I am writing a REST API which will take in a JSON request object. The request object will have to be serialized to a file in JSON format; the file has to be compressed into a zip file and the ZIP file has to be posted to another service, for which I would have to deserialize the ZIP file. All this because the service I have to call expects me to post data as ZIP file. I am trying to see if I can avoid disk IO. Is there a way to directly convert the object into a byte array representing ZIP content in-memory instead of all the above steps?

Note : I'd prefer accomplishing this using .net framework libraries (as against external libraries)

Yes, it is possible to create a zip file completely on memory, here is an example using SharpZip Library (Update: A sample using ZipArchive added at the end):

public static void Main()
{
    var fileContent = Encoding.UTF8.GetBytes(
        @"{
            ""fruit"":""apple"",
            ""taste"":""yummy""
          }"
        );


    var zipStream = new MemoryStream();
    var zip = new ZipOutputStream(zipStream);

    AddEntry("file0.json", fileContent, zip); //first file
    AddEntry("file1.json", fileContent, zip); //second file (with same content)

    zip.Close();

    //only for testing to see if the zip file is valid!
    File.WriteAllBytes("test.zip", zipStream.ToArray());
}

private static void AddEntry(string fileName, byte[] fileContent, ZipOutputStream zip)
{
    var zipEntry = new ZipEntry(fileName) {DateTime = DateTime.Now, Size = fileContent.Length};
    zip.PutNextEntry(zipEntry);
    zip.Write(fileContent, 0, fileContent.Length);
    zip.CloseEntry();
}

You can obtain SharpZip using Nuget command PM> Install-Package SharpZipLib

Update:

Note : I'd prefer accomplishing this using .net framework libraries (as against external libraries)

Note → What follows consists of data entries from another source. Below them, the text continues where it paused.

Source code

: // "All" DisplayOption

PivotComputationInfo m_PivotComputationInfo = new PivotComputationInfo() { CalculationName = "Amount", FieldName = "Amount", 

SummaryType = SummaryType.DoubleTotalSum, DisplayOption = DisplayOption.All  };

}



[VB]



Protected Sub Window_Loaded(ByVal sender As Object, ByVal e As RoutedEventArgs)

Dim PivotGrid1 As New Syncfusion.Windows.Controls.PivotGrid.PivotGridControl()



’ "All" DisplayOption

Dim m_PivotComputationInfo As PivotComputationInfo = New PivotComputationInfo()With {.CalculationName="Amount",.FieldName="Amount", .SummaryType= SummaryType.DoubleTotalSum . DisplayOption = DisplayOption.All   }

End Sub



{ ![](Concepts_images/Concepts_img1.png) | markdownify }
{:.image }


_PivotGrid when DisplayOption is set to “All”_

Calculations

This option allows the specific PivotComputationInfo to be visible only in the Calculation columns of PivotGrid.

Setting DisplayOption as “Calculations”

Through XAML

Here is an example using Built-in ZipArchive from System.IO.Compression.Dll

public static void Main()
{
    var fileContent = Encoding.UTF8.GetBytes(
        @"{
            ""fruit"":""apple"",
            ""taste"":""yummy""
          }"
        );

    var zipContent = new MemoryStream();
    var archive = new ZipArchive(zipContent, ZipArchiveMode.Create);

    AddEntry("file1.json",fileContent,archive);
    AddEntry("file2.json",fileContent,archive); //second file (same content)

    archive.Dispose();

    File.WriteAllBytes("testa.zip",zipContent.ToArray());
}


private static void AddEntry(string fileName, byte[] fileContent,ZipArchive archive)
{
    var entry = archive.CreateEntry(fileName);
    using (var stream = entry.Open())
        stream.Write(fileContent, 0, fileContent.Length);

}

You could use the GZipStream class along with MemoryStream.

A quick example:

using System.IO;
using System.IO.Compression;

//Put JSON into a MemoryStream
var theJson = "Your JSON Here";
var jsonStream = new MemoryStream();
var jsonStreamWriter = new StreamWriter(jsonStream);
jsonStreamWriter.Write(theJson);
jsonStreamWriter.Flush();

//Reset stream so it points to the beginning of the JSON
jsonStream.Seek(0, System.IO.SeekOrigin.Begin);

//Create stream to hold your zipped JSON
var zippedStream = new MemoryStream();

//Zip JSON and put it in zippedStream via compressionStream.
var compressionStream = new GZipStream(zippedStream, CompressionLevel.Optimal);
jsonStream.CopyTo(compressionStream);

//Reset zipped stream to point at the beginning of data
zippedStream.Seek(0, SeekOrigin.Begin);

//Get ByteArray with zipped JSON
var zippedJsonBytes = zippedStream.ToArray();

You should try the ZipArchive Class streaming to a MemoryStream Class

Yes. You can return it as a binary stream. Depending on the language, you can use special libraries. You will also need libraries on the client.